DATA RECORDS Block Start

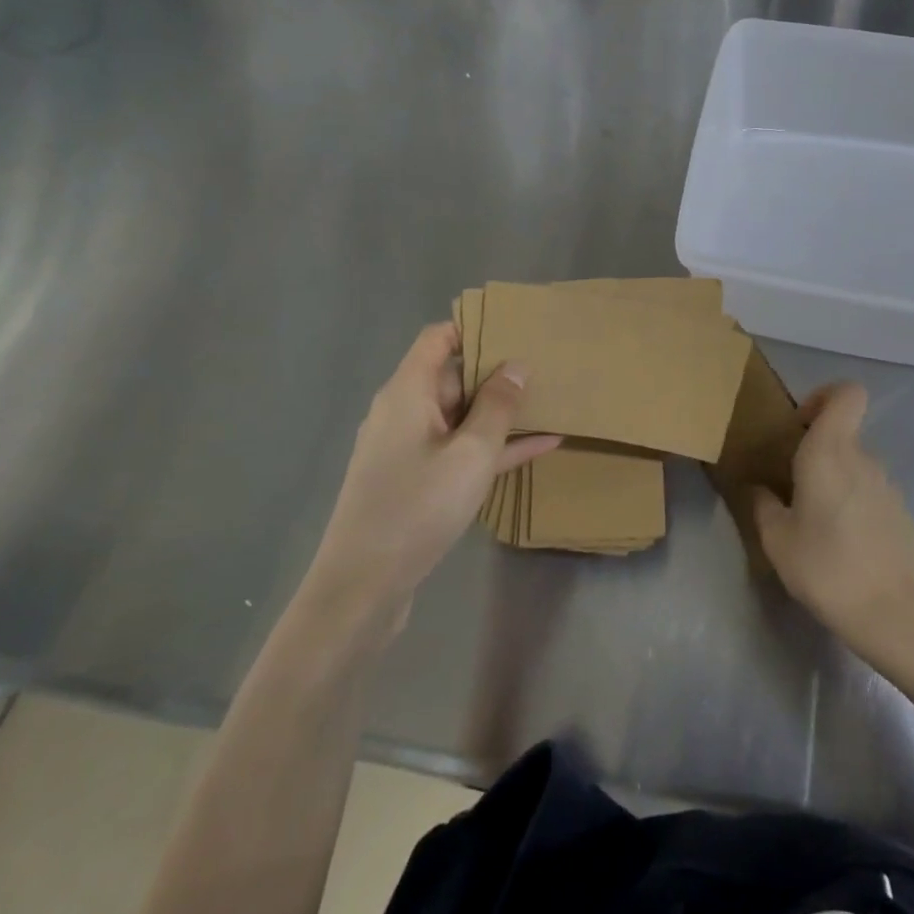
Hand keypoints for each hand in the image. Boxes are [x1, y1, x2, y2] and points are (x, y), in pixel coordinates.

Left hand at [304, 323, 557, 639]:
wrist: (363, 587)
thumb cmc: (417, 507)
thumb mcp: (471, 453)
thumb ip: (498, 406)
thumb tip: (516, 366)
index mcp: (408, 392)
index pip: (437, 338)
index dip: (474, 327)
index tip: (516, 326)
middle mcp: (404, 412)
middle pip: (452, 375)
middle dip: (497, 370)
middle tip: (546, 363)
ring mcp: (410, 448)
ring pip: (462, 415)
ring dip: (502, 411)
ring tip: (551, 400)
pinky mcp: (417, 480)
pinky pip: (461, 449)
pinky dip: (494, 445)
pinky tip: (541, 445)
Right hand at [752, 383, 913, 665]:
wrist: (891, 613)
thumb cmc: (826, 568)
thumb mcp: (777, 540)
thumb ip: (763, 505)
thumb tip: (758, 488)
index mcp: (831, 451)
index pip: (847, 393)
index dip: (824, 396)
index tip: (800, 425)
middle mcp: (863, 458)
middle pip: (843, 433)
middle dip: (817, 452)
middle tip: (793, 489)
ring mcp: (888, 485)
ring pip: (856, 466)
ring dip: (835, 482)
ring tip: (815, 524)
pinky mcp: (902, 512)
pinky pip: (871, 493)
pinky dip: (854, 505)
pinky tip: (844, 545)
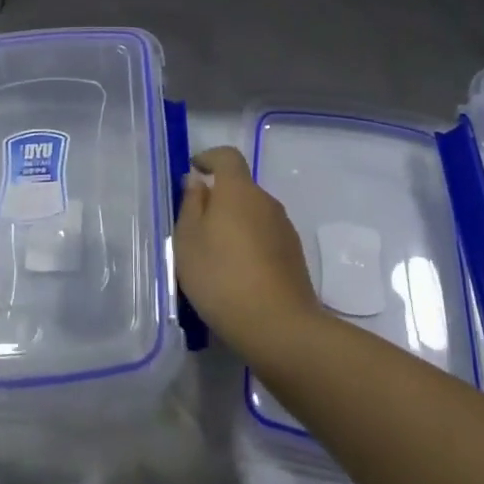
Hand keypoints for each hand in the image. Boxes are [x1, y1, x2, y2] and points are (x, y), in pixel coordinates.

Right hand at [174, 147, 320, 361]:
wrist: (279, 326)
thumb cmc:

DATA RECORDS Block End

#### [TASK TO COMPLETE]
Repeat the records above exactly. Pictures do not belong in the copy.

#### [OUTPUT FOR THIS TASK]
Hand keypoints for each hand in the image. Boxes are [x1, y1, x2, y2] and points are (x, y), in pixel coordinates.

Left hand at [304, 323, 557, 639]:
wrist: (363, 587)
thumb cmc: (417, 507)
thumb mcp: (471, 453)
thumb ip: (498, 406)
thumb tip: (516, 366)
index mcp: (408, 392)
index pip: (437, 338)
index dip: (474, 327)
index tip: (516, 326)
middle mcp: (404, 412)
middle pip: (452, 375)
middle dip: (497, 370)
middle tip: (546, 363)
ring mcp: (410, 448)
ring pip: (462, 415)
ring dip: (502, 411)
ring tip: (551, 400)
pinky mcp: (417, 480)
pinky pip: (461, 449)
pinky dip: (494, 445)
pinky tip: (541, 445)
Right hand at [752, 383, 913, 665]:
wrist: (891, 613)
thumb cmc: (826, 568)
thumb mcp: (777, 540)
thumb ip: (763, 505)
thumb tip: (758, 488)
index mcp: (831, 451)
index pip: (847, 393)
index dip: (824, 396)
index tip: (800, 425)
middle mcp: (863, 458)
middle pip: (843, 433)
middle dip: (817, 452)
middle tip: (793, 489)
ring mcp: (888, 485)
ring pip: (856, 466)
ring dip: (835, 482)
ring tip: (815, 524)
pinky mcp: (902, 512)
pinky pip: (871, 493)
pinky dip: (854, 505)
pinky tip: (844, 545)
Hand keypoints for each hand in the image. Boxes are [x1, y1, x2, y2] and points are (x, y), in pixel coordinates.

Right hand at [174, 147, 320, 361]:
wrist: (279, 326)
thumb cmc:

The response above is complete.